[What to work on]
Each line of the material holding the word "Primero" must be identified and copied.

[Supplied material]
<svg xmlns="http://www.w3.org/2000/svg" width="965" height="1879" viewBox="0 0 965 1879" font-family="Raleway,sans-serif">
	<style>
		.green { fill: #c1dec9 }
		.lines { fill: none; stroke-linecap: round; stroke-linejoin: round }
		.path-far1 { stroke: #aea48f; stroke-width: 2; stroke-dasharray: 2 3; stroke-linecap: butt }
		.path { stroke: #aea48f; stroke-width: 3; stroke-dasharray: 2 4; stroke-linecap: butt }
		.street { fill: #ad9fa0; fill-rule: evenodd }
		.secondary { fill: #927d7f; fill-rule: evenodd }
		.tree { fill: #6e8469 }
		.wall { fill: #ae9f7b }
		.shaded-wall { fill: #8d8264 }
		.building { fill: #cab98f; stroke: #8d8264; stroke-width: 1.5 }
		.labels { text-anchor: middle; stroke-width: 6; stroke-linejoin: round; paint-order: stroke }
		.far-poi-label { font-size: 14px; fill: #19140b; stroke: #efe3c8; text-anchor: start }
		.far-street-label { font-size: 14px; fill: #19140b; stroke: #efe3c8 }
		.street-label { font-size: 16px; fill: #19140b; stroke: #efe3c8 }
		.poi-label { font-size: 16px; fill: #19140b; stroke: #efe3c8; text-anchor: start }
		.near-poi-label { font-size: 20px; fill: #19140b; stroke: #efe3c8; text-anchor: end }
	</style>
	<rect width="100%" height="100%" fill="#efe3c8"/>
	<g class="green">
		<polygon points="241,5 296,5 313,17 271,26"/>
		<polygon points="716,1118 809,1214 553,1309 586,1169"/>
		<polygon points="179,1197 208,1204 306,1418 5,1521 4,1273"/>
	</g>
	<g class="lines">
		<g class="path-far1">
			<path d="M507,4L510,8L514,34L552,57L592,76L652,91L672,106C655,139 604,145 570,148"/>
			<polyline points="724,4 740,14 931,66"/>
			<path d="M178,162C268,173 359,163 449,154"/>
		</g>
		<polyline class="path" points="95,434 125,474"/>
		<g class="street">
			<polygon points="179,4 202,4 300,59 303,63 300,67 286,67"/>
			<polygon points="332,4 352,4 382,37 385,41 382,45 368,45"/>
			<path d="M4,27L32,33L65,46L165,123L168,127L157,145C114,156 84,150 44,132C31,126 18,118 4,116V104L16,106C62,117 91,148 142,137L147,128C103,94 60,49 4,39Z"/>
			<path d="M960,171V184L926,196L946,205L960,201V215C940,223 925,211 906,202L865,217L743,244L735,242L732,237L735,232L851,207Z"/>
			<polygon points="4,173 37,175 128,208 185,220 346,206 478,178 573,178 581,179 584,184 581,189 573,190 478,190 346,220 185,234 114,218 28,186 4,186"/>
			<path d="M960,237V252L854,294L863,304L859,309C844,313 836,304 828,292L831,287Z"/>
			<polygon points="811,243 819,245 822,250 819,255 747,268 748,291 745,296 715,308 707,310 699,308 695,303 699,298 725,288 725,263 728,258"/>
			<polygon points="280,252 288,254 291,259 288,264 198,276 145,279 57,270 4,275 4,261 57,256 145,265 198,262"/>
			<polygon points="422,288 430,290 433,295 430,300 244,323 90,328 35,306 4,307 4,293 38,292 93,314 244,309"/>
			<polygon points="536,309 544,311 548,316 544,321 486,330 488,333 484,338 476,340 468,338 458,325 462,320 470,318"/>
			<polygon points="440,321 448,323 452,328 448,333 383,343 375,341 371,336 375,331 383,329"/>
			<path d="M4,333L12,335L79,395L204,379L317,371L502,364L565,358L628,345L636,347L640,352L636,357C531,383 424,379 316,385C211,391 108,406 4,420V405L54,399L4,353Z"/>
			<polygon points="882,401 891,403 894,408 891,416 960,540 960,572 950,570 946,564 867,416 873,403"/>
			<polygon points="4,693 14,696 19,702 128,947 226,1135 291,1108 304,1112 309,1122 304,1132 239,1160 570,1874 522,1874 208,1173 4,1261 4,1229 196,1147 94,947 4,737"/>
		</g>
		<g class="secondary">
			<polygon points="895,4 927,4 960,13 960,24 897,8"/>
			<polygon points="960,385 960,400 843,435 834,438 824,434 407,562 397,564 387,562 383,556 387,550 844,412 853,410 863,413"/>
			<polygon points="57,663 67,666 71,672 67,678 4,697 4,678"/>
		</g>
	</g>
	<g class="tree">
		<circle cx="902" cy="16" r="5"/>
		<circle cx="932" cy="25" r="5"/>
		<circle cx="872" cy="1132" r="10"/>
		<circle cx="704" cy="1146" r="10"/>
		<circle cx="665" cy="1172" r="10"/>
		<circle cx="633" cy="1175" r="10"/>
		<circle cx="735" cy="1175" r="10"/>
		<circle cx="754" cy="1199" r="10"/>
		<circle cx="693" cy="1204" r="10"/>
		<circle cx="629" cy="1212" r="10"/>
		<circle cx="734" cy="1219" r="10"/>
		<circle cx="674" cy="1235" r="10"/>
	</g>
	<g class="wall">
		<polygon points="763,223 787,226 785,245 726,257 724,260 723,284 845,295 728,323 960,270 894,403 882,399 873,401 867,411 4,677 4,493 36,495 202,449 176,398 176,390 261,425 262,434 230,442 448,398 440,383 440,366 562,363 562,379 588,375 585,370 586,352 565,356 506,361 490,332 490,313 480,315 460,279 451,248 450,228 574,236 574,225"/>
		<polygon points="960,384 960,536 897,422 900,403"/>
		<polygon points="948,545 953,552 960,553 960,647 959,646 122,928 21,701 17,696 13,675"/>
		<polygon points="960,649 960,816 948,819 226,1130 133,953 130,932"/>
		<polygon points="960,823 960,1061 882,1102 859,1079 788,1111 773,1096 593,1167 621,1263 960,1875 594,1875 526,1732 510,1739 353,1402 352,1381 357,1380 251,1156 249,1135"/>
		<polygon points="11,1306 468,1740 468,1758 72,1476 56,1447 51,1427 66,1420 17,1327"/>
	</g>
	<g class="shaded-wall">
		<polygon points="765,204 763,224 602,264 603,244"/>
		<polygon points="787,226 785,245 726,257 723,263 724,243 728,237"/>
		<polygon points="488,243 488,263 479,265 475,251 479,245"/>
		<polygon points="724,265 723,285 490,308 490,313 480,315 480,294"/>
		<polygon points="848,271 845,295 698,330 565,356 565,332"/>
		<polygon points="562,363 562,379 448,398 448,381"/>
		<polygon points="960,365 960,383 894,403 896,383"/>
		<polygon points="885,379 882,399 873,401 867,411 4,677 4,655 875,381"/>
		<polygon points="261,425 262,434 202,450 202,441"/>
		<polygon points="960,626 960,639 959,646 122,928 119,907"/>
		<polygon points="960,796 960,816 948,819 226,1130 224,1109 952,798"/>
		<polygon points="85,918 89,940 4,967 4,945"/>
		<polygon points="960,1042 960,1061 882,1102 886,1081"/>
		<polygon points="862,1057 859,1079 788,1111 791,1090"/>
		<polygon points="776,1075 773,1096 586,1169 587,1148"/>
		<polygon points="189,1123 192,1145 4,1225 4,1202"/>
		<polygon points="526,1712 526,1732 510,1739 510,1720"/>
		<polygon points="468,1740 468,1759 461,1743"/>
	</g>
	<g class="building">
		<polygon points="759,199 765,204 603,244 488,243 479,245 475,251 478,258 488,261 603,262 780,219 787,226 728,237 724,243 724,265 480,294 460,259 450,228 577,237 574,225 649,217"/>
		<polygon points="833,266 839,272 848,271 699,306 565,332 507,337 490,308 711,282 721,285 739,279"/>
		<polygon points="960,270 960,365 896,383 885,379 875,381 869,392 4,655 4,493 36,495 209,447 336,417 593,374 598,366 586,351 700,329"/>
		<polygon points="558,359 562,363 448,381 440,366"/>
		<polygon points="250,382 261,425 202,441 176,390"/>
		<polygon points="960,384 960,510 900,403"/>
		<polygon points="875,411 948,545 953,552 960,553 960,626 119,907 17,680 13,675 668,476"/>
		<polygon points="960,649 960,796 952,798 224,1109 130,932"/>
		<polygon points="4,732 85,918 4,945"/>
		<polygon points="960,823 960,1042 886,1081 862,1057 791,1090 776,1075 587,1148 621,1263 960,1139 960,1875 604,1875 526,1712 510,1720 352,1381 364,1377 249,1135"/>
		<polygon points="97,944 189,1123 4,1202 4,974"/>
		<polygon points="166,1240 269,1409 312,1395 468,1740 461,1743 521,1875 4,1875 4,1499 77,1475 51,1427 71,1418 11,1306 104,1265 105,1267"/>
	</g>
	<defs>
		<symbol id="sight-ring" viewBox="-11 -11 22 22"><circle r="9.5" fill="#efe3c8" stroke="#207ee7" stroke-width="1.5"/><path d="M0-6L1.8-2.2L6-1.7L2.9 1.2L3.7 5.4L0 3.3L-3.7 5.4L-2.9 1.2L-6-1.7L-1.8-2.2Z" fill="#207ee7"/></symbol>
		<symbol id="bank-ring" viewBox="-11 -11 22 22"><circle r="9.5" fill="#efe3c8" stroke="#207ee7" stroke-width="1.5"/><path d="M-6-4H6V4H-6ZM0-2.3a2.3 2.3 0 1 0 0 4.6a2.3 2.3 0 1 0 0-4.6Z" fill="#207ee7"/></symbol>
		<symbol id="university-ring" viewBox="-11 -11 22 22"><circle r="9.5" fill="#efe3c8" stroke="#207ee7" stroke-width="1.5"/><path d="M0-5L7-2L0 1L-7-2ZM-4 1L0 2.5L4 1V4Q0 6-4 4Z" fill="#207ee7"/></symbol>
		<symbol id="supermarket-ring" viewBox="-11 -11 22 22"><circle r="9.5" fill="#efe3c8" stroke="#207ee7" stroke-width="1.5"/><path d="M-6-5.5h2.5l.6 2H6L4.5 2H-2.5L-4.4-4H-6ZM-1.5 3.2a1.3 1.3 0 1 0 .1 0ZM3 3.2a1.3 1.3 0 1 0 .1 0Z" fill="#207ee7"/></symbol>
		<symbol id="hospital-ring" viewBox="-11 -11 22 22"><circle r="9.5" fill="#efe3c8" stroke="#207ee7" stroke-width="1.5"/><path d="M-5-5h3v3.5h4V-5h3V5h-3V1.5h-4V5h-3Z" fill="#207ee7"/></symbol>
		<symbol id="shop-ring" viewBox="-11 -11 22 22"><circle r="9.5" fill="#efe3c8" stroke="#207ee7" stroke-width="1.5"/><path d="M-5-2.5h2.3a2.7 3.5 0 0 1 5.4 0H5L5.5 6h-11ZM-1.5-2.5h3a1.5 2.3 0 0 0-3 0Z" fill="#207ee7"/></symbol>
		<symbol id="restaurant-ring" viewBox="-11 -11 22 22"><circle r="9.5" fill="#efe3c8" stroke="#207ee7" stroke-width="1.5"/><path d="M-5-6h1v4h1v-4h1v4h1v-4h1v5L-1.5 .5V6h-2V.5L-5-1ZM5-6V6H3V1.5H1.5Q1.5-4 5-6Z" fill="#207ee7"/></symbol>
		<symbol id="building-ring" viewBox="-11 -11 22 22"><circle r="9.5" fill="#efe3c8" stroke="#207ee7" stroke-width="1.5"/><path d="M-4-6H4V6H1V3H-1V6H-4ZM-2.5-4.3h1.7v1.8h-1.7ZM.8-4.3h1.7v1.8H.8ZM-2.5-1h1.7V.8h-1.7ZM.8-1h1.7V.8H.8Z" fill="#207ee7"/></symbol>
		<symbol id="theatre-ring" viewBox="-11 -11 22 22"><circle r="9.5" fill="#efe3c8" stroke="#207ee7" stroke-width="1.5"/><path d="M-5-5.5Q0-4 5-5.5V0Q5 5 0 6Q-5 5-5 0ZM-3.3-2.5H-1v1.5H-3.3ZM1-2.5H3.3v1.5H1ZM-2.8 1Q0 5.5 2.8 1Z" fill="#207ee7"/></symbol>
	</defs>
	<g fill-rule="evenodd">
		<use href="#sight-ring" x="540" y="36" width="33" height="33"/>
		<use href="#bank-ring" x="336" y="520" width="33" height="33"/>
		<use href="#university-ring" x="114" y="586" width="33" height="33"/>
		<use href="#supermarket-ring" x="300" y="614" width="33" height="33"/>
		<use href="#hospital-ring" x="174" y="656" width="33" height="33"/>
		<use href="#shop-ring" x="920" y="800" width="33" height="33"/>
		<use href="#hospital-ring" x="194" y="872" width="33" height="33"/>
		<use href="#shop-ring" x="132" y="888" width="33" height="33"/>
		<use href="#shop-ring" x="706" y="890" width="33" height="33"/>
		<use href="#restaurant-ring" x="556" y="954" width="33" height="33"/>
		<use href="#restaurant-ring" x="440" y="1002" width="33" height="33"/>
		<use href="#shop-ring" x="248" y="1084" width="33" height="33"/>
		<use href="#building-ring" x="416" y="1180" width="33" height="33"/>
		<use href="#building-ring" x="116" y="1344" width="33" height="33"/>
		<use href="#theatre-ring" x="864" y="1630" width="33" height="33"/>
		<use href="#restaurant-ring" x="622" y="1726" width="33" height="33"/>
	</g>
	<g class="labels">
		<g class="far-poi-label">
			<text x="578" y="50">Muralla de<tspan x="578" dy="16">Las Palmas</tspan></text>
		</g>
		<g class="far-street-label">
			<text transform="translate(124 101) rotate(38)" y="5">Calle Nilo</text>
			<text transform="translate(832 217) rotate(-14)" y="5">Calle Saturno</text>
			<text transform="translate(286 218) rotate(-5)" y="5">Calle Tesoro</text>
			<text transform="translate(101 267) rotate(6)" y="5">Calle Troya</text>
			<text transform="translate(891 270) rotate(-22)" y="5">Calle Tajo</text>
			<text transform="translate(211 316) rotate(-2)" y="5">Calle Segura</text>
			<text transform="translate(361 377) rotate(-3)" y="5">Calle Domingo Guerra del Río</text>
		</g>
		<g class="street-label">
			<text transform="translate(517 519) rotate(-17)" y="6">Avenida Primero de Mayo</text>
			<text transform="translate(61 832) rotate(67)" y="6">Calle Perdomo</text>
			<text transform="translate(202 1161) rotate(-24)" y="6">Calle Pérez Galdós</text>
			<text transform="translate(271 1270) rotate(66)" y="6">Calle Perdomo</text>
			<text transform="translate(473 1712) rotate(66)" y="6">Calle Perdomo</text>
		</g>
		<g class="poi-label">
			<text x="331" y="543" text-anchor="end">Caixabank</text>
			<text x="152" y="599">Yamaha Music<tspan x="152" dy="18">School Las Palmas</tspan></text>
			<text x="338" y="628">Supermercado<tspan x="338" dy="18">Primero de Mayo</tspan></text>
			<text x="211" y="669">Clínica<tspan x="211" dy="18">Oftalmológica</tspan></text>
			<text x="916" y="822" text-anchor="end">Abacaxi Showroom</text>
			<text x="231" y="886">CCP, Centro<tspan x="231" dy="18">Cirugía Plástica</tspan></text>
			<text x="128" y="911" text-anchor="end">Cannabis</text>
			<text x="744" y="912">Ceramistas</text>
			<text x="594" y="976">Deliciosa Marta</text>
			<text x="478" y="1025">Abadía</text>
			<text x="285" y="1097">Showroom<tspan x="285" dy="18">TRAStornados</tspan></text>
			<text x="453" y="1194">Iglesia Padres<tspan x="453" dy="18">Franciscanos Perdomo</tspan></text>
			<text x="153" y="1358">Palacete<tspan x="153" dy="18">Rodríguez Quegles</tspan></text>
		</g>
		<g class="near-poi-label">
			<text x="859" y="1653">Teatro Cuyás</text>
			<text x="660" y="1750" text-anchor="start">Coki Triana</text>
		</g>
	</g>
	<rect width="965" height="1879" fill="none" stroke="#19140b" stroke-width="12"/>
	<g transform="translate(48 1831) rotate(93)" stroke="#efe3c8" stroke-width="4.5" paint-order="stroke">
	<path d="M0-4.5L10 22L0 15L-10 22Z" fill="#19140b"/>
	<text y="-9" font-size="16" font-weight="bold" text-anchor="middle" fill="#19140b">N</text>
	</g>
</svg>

[Result for this task]
			<text transform="translate(517 519) rotate(-17)" y="6">Avenida Primero de Mayo</text>
			<text x="338" y="628">Supermercado<tspan x="338" dy="18">Primero de Mayo</tspan></text>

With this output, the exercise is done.